Anyway, the Boy King responded with his predictable petulant cluelessness to these diplomatic sentiments of Obama's -- attitudes about the role of diplomacy in the world that seem to me, honestly, to constitute the bare-bone lowest common denominator to a reasonably adult foreign policy, but after all these years of the Killer Clowns whoop whooping around with their stubby pistols firing in every direction makes even blatant common sense sound like Martin Luther King, Jr. by comparison -- castigating Obama's willingness to talk to all the people with whom we share the world with the same smirk twisting his lip that accompanied his torture of small animals as a child:
It will send a discouraging message to those who wonder whether America will continue to work for the freedom of prisoners. It will give great status to those who have suppressed human rights and human dignity. […]

Sitting down at the table, having your picture taken with a tyrant such as Raul Castro, for example, lends the status of the office and the status of our country to him.
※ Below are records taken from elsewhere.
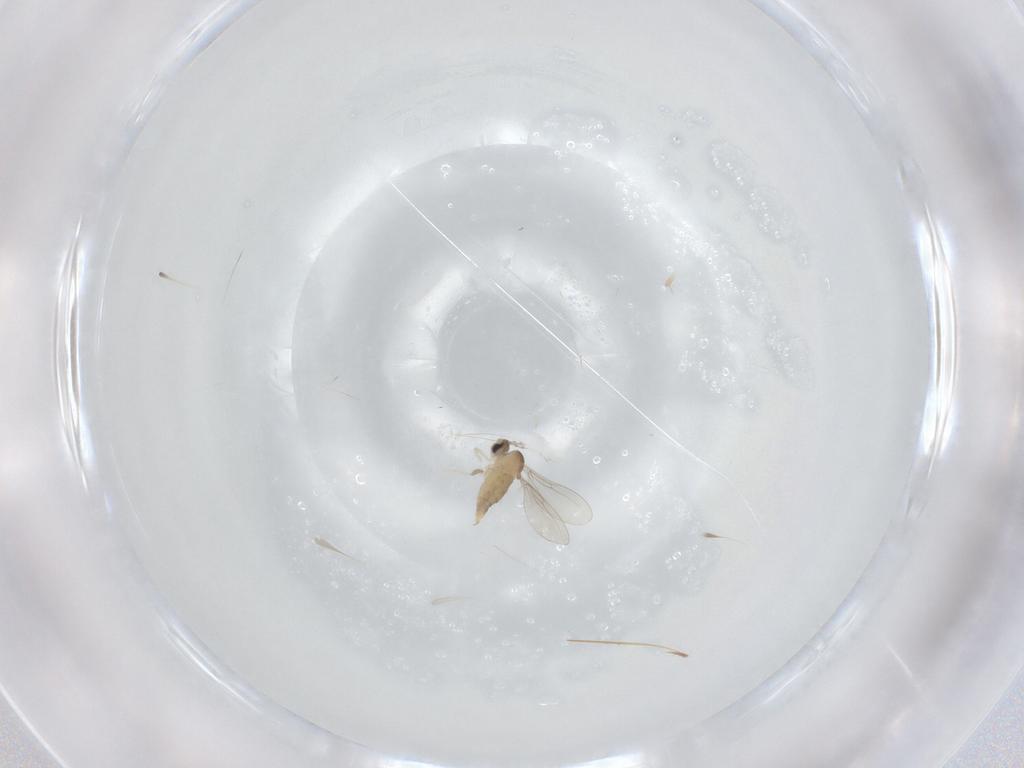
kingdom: Animalia
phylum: Arthropoda
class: Insecta
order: Diptera
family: Cecidomyiidae
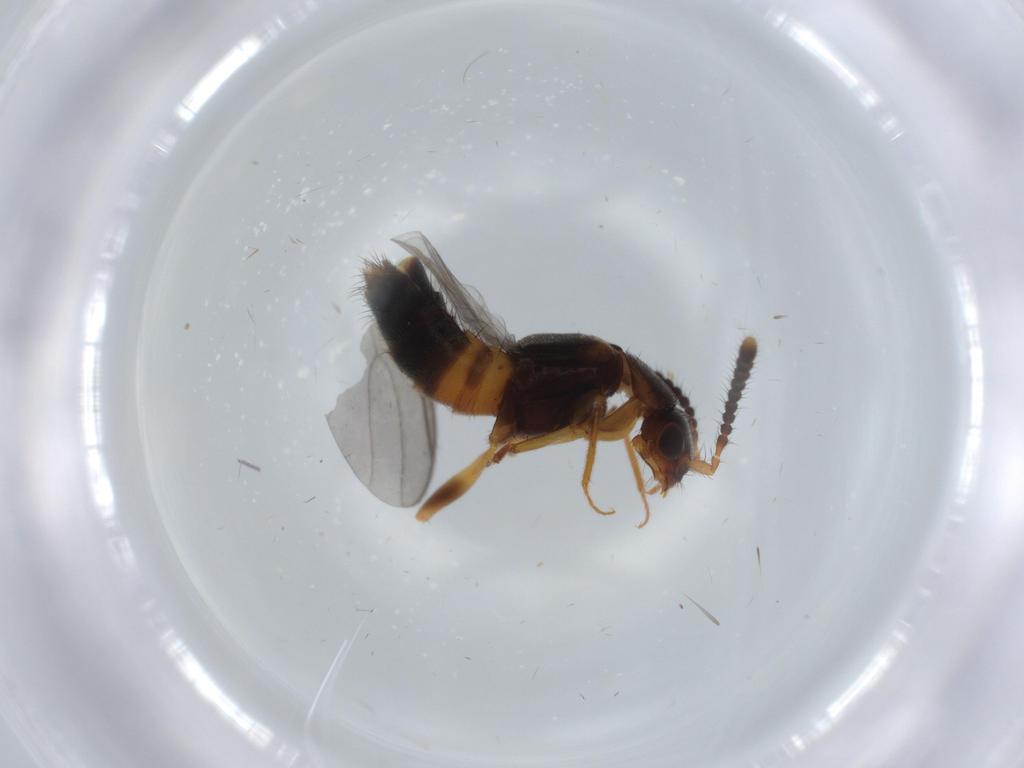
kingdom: Animalia
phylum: Arthropoda
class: Insecta
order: Coleoptera
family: Staphylinidae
He gains a lot from it by saying, look at me, I’m now recognized by the President of the United States.

Yes, yes, the preemptive warmonger, the illegal wiretapper, the eager torturer, the destroyer of habeus, the architect of an American gulag of secret prisons and show trials wants to invoke human rights…. But just bracketing aside all that already brain exploding level of sheer despicable dishonesty and hypocrisy and flat-out idiocy, it is flabbergasting to grasp that Bush, on top of everything else, quite literally sits down himself with the ugliest most brutal tyrants on earth and grins his shit-eating grin while the camera goes click.

So, there's our boy Bush "sitting down at the table, having [his] picture taken with a tyrant" or two, or three, or a dozen.

Interestingly enough, it turns out he is quite right, after all. This sort of thing does indeed "send a discouraging message to those who wonder whether America will continue to work for the freedom of prisoners." It does indeed "give great status to those who have suppressed human rights and human dignity."

Deep truths out of a liar's mouth. It's Always Opposite Day in George Bush's White House.